Question :
Cher Rav, peut-on, à Pourim, s’acquitter de la Mitsva des Michloah’ manot en offrant un cadeau qui n’est pas comestible, comme par exemple un livre de Torah ?
Réponse :
Afin d’y répondre, votre question me fournit l’occasion d’expliquer quel est le rôle que la Mitsva de Michloah’ manot est appelée à jouer. À ce sujet, deux thèses sont évoquées par les commentateurs. La première, mise en avant par le Téroumat Hadéchen (cf. chap. 111), défend l’idée selon laquelle la Mitsva avait à l’origine pour objet de s’assurer que même les personnes les plus démunies aient de quoi manger lors du Michté de Pourim. Cependant, afin que ces personnes ne se sentent pas humiliées par une forme de discrimination, serait-elle positive, les Maîtres ont décidé d’étendre la Mitsva à l’ensemble de la population, sans faire de différence entre les nécessiteux et les autres.
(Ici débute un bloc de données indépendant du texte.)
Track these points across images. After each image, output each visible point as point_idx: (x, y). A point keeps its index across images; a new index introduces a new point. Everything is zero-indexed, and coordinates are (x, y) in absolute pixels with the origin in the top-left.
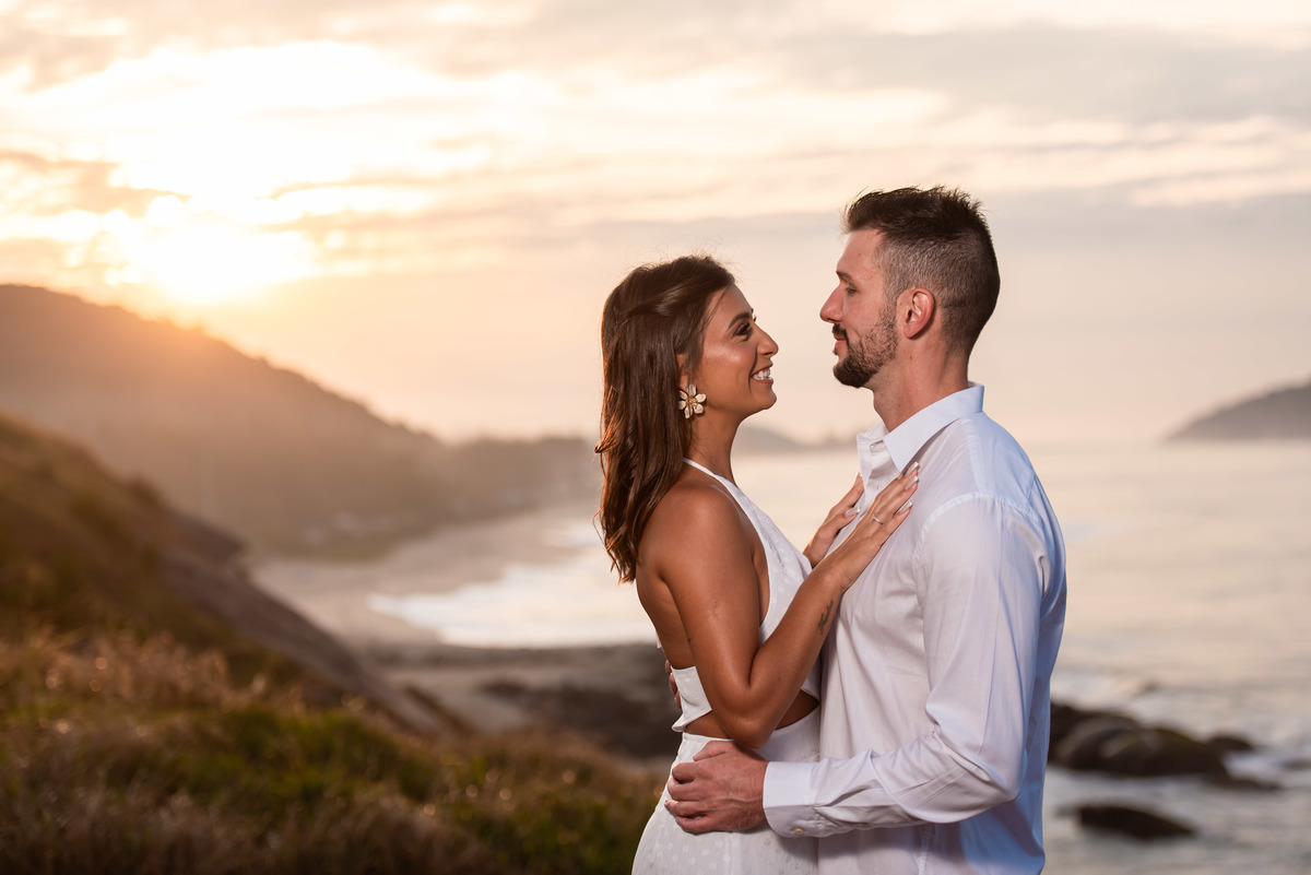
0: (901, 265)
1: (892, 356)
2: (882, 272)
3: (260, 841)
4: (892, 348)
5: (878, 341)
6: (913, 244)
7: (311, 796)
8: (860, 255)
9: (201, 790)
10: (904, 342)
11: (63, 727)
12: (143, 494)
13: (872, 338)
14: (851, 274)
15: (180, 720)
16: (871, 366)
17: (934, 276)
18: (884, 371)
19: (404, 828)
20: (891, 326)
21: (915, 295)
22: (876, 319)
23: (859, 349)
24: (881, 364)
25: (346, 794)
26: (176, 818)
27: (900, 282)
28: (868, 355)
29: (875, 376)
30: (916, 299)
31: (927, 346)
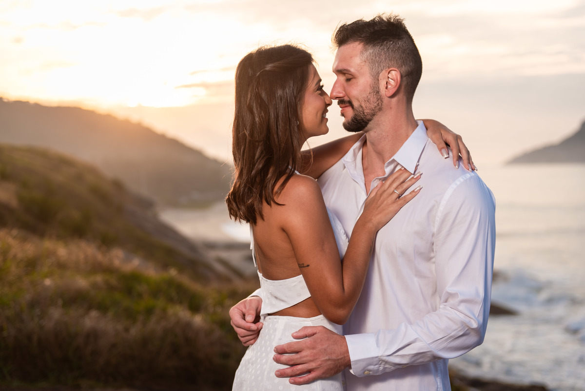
0: (377, 58)
1: (380, 109)
2: (367, 64)
3: (127, 330)
4: (380, 104)
5: (372, 102)
6: (382, 45)
7: (149, 311)
8: (351, 57)
9: (103, 308)
10: (386, 100)
11: (48, 282)
12: (118, 185)
13: (368, 101)
14: (349, 69)
15: (99, 278)
16: (369, 117)
17: (397, 60)
18: (376, 118)
19: (188, 325)
20: (378, 92)
21: (389, 73)
22: (369, 90)
23: (361, 109)
24: (374, 115)
25: (164, 310)
26: (91, 320)
27: (378, 67)
28: (366, 111)
29: (370, 122)
30: (390, 76)
31: (399, 101)
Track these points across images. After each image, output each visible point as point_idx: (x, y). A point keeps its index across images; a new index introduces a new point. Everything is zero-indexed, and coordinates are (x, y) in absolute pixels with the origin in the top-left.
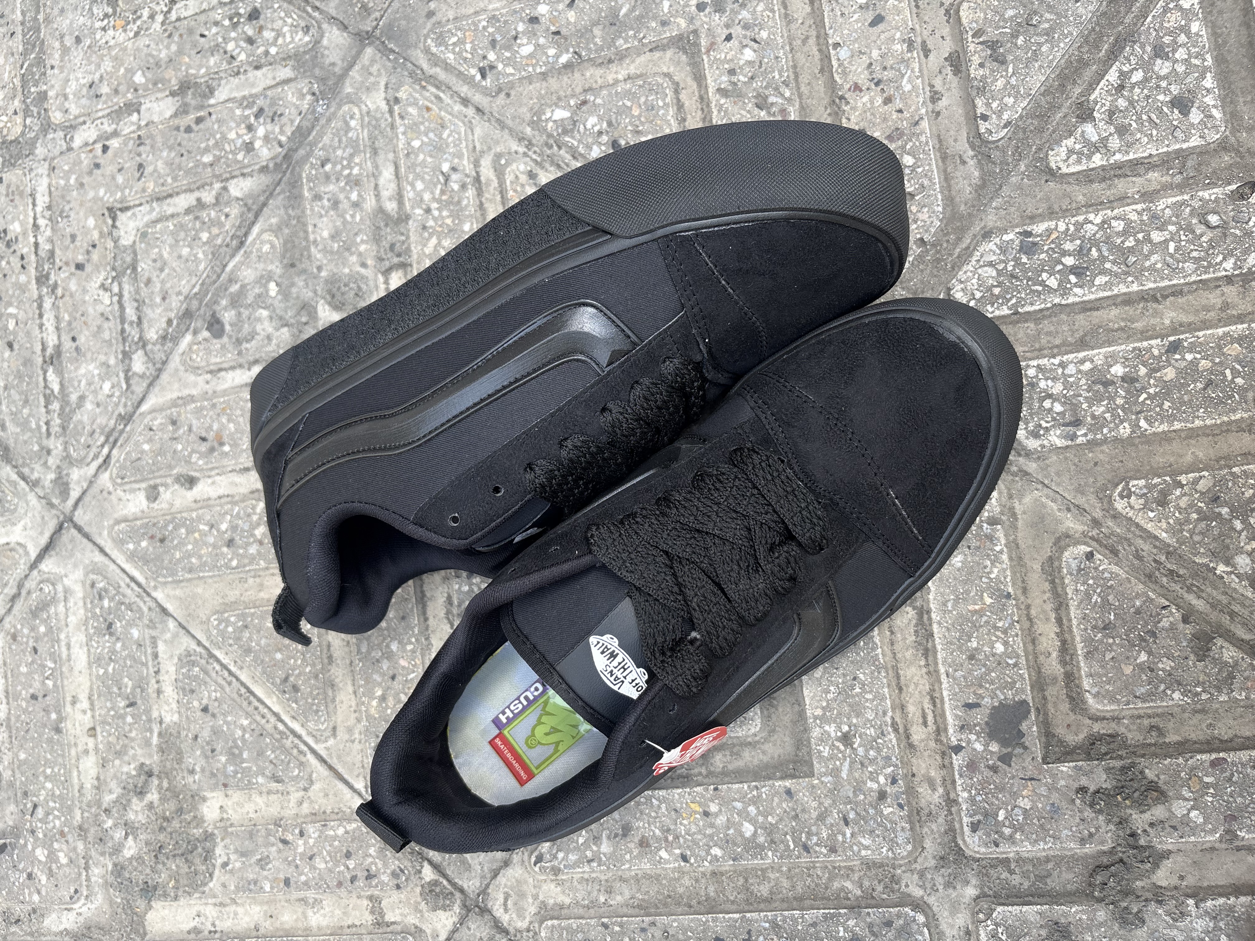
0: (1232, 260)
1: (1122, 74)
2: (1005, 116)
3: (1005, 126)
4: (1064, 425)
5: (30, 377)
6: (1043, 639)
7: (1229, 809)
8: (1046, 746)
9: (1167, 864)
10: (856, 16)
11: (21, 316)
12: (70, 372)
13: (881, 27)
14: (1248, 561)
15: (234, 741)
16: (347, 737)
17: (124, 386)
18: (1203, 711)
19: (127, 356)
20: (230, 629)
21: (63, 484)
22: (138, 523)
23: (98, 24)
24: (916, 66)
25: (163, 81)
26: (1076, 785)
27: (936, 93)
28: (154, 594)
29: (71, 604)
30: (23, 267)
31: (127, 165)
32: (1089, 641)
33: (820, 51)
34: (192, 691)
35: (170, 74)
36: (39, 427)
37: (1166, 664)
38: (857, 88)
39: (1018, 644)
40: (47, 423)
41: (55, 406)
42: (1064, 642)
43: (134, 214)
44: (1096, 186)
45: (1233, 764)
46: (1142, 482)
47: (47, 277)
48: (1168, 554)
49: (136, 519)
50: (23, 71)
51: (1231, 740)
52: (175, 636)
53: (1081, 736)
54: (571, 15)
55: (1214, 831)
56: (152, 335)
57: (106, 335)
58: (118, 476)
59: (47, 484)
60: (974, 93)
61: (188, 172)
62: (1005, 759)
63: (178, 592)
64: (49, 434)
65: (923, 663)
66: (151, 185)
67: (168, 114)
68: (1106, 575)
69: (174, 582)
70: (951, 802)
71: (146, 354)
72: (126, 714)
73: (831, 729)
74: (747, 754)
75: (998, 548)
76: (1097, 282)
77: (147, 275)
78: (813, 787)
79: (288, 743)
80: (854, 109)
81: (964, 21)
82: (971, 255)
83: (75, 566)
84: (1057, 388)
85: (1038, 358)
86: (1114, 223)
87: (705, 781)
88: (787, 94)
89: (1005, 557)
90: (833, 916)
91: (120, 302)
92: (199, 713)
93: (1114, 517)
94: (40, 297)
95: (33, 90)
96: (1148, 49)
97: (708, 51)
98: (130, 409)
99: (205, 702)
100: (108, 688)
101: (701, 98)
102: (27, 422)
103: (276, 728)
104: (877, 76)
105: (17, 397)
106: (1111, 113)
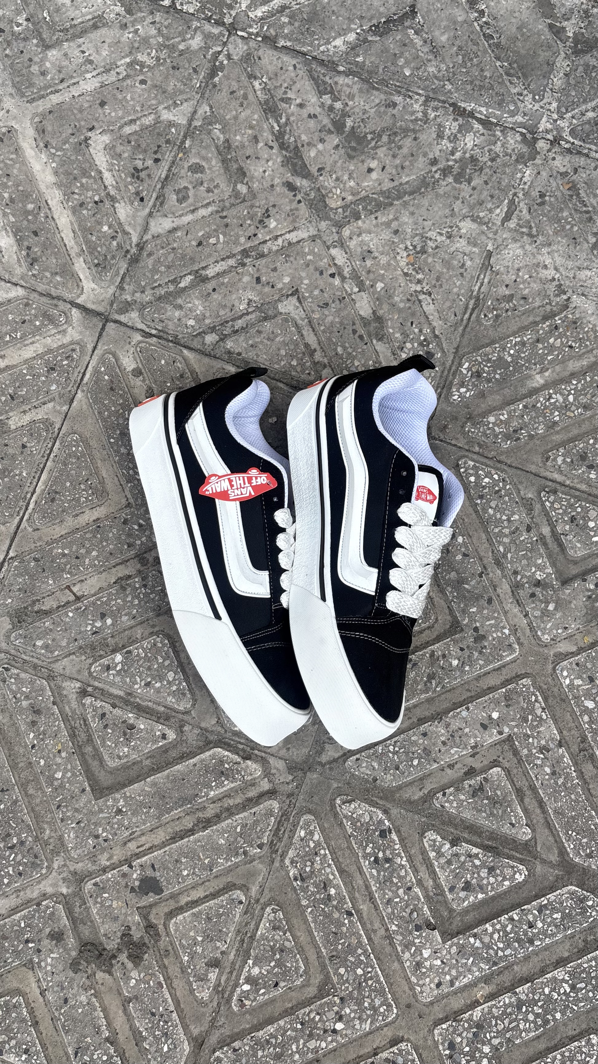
0: (396, 929)
1: (478, 854)
2: (446, 804)
3: (442, 806)
4: (300, 874)
5: (184, 266)
6: (195, 892)
7: (141, 996)
8: (144, 907)
9: (107, 976)
10: (485, 715)
11: (219, 246)
12: (194, 294)
13: (481, 729)
14: (257, 973)
15: (12, 470)
16: (36, 538)
17: (195, 334)
18: (183, 972)
19: (213, 329)
20: (74, 449)
21: (127, 309)
22: (118, 370)
23: (409, 244)
24: (465, 753)
25: (380, 304)
26: (131, 925)
27: (453, 766)
28: (79, 392)
29: (58, 337)
30: (250, 237)
31: (326, 295)
32: (200, 913)
33: (465, 699)
34: (31, 435)
35: (386, 307)
36: (156, 281)
37: (199, 950)
38: (448, 726)
39: (189, 881)
40: (160, 285)
41: (172, 288)
42: (197, 901)
43: (298, 308)
44: (421, 857)
45: (162, 992)
46: (282, 917)
47: (248, 256)
48: (251, 937)
49: (119, 368)
50: (370, 195)
51: (173, 988)
52: (59, 412)
53: (154, 921)
54: (459, 557)
55: (129, 992)
56: (229, 344)
57: (222, 313)
58: (141, 348)
59: (124, 297)
60: (456, 786)
61: (329, 339)
62: (133, 890)
63: (85, 407)
64: (153, 288)
65: (168, 838)
66: (316, 316)
67: (362, 313)
68: (234, 912)
69: (90, 404)
70: (104, 870)
71: (217, 342)
72: (5, 396)
73: (122, 803)
74: (96, 763)
75: (233, 859)
76: (373, 871)
77: (263, 329)
78: (90, 802)
79: (21, 503)
80: (437, 727)
81: (491, 771)
82: (374, 807)
83: (81, 333)
84: (317, 866)
85: (330, 853)
86: (403, 871)
87: (76, 746)
88: (438, 689)
89: (229, 863)
90: (30, 829)
91: (244, 314)
92: (20, 443)
93: (262, 909)
94: (234, 255)
95: (360, 207)
96: (492, 864)
97: (452, 640)
98: (182, 341)
99: (28, 445)
100: (17, 379)
101: (428, 642)
102: (157, 271)
103: (27, 493)
104: (456, 735)
105: (170, 259)
106: (457, 855)
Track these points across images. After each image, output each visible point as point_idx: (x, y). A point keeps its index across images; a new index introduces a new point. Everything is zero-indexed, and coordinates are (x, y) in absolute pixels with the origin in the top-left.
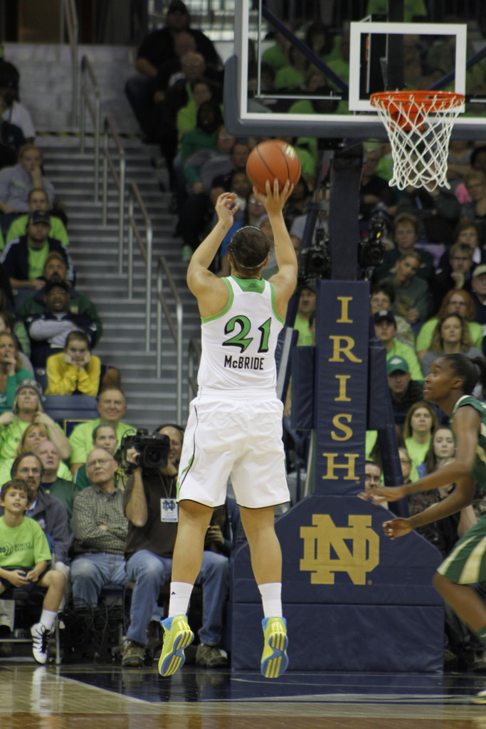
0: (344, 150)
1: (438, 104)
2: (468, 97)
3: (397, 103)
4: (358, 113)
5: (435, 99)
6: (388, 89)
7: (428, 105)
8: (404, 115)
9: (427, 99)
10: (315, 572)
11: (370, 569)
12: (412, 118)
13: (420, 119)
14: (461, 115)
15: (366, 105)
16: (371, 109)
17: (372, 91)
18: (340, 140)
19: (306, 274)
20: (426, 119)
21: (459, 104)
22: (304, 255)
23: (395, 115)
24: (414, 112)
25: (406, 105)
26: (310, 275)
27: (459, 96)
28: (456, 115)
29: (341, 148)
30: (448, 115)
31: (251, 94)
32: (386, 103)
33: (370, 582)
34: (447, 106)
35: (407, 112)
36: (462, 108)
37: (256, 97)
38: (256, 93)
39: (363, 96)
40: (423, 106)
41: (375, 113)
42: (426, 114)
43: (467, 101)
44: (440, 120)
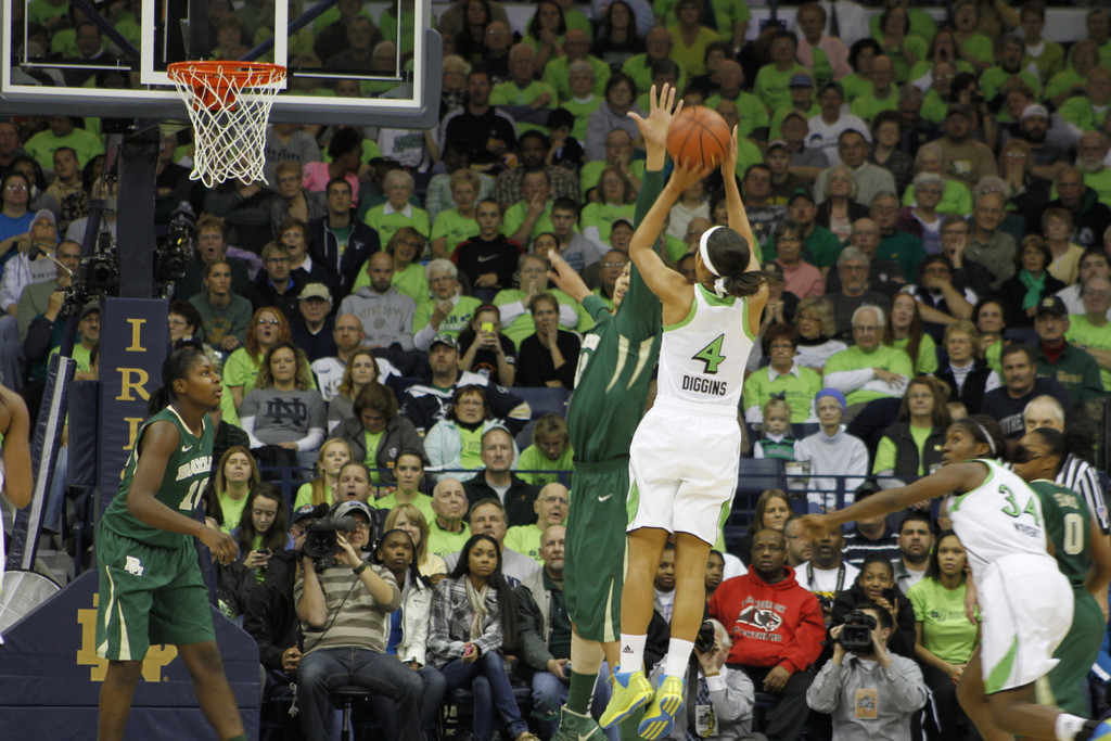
0: (135, 134)
1: (254, 79)
2: (290, 70)
3: (200, 76)
4: (153, 87)
5: (251, 73)
6: (191, 59)
7: (241, 79)
8: (211, 90)
9: (239, 71)
10: (97, 666)
11: (167, 662)
12: (221, 96)
13: (231, 97)
14: (282, 92)
15: (162, 78)
16: (169, 82)
17: (170, 60)
18: (131, 122)
19: (87, 290)
20: (239, 97)
21: (279, 79)
22: (85, 265)
23: (199, 90)
24: (224, 87)
25: (213, 78)
26: (91, 291)
27: (279, 69)
28: (276, 92)
29: (133, 131)
30: (266, 92)
31: (15, 61)
32: (188, 76)
33: (166, 679)
34: (265, 80)
35: (215, 88)
36: (283, 84)
37: (22, 64)
38: (22, 61)
39: (159, 66)
40: (234, 79)
41: (173, 88)
42: (239, 92)
43: (289, 76)
44: (256, 98)
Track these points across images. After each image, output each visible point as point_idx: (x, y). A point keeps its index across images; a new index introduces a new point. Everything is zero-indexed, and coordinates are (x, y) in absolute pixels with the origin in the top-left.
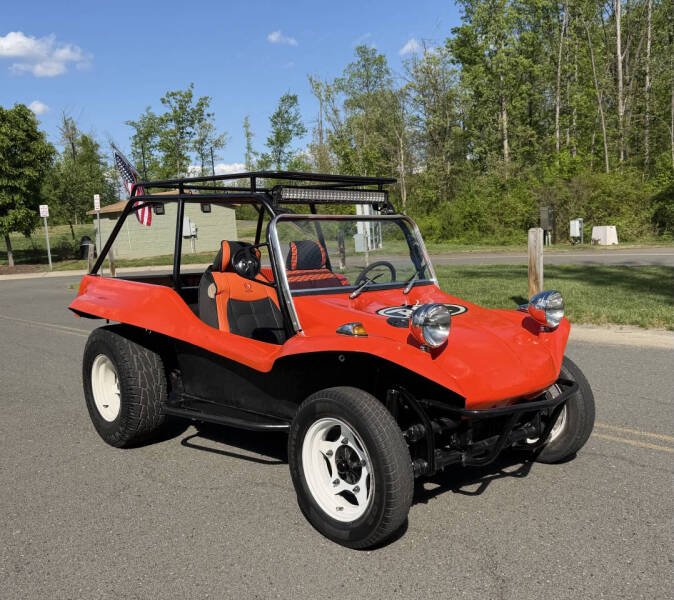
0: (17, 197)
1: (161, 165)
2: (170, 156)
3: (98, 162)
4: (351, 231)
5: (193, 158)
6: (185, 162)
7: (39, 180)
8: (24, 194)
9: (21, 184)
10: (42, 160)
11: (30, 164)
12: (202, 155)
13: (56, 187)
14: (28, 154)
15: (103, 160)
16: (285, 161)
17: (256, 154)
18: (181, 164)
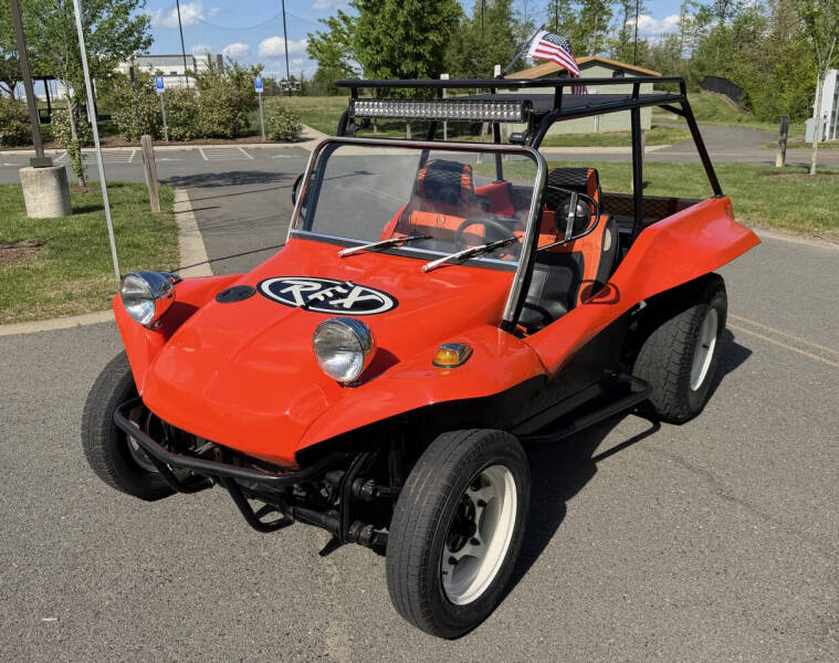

La seconde thèse, avancée par le Rav Shlomo Elkabets, l’auteur du célèbre « Lékha Dodi » (cf. Manot Halévy), consiste à dire que la Mitsva de Michloah’ manot est une forme de démenti que nous apportons à l’affirmation/constat de Aman selon laquelle le peuple juif est un peuple « émietté » (Esther 3, 8) et divisé au possible. Cette Mitsva est donc pour nous l’occasion, en s’offrant des cadeaux les uns les autres, à la fois de démontrer notre unité et de la renforcer pour le cas où elle laisserait à désirer.
Loin de n’être que théorique, la différence d’appréciation entre le Téroumat Hadéchen (TH) et le Manot Halévy (MH) se traduit de manière très concrète, au plan de la Halakha, de nombreuses manières. Je voudrai ici citer quelques-unes d’entre elles évoquées par les décisionnaires, ce qui me permettra de répondre à votre question.
- Suis-je quitte de la Mitsva dans le cas où je dépose mon Michloah’ manot sur le seuil de la porte de la personne à laquelle il est destiné alors que je sais pertinemment qu’elle sera absente de chez elle le jour de Pourim et qu’elle n’en prendra possession que le lendemain ? Oui, si je m’en tiens à l’opinion du MH, à condition cependant de l’avoir avertie le jour de Pourim de mon intention de venir lui déposer un Michloah’ manot ; non, si je retiens celle du TH.
- Suis-je quitte de la Mitsva dans le cas où j’offre mon Michloah’ manot en conservant l’anonymat ? Oui, selon la thèse du TH, et non selon celle du MH (cf. Kétav Sofer chap. 141) : dès lors que celui qui reçoit le cadeau ne connaît pas l’identité de celui qui le lui offre, son sentiment de gratitude, n’ayant personne vis-à-vis de qui l’exprimer, demeurera inutilisé et donc inopérant en tant que facteur d’unité communautaire. Il est intéressant de noter que dans ce cas de figure, l’implication pratique que le Kétav Sofer déduit de la thèse du MH est surprenante, car l’on serait tenté d’en conclure exactement le contraire, en affirmant que l’anonymat, loin d’annihiler le sentiment de gratitude de celui qui reçoit le cadeau ne peut, de manière paradoxale, que le démultiplier. En effet, ne pouvant s’exprimer vis-à-vis de personne en particulier, il s’exprimera à l’égard de tous.
- Suis-je quitte de la Mitsva si j’offre en guise de Michloah’ manot un cadeau non-comestible ? Oui, selon la thèse du MH, et non selon celle du TH, qui veut que la Mitsva ne pourrait être accomplie qu’avec des aliments susceptibles de s’inscrire dans le menu d’un repas.
En conclusion, et en réponse à votre question, les décisionnaires stipulent qu’en pratique il est nécessaire d’accomplir la Mitsva d’une manière telle qu’elle prenne en compte les deux thèses évoquées. Vous aurez donc compris que vous ne pouvez vous acquitter de la Mitsva en offrant en guise de Michloah’ manot un livre, serait-il de Torah.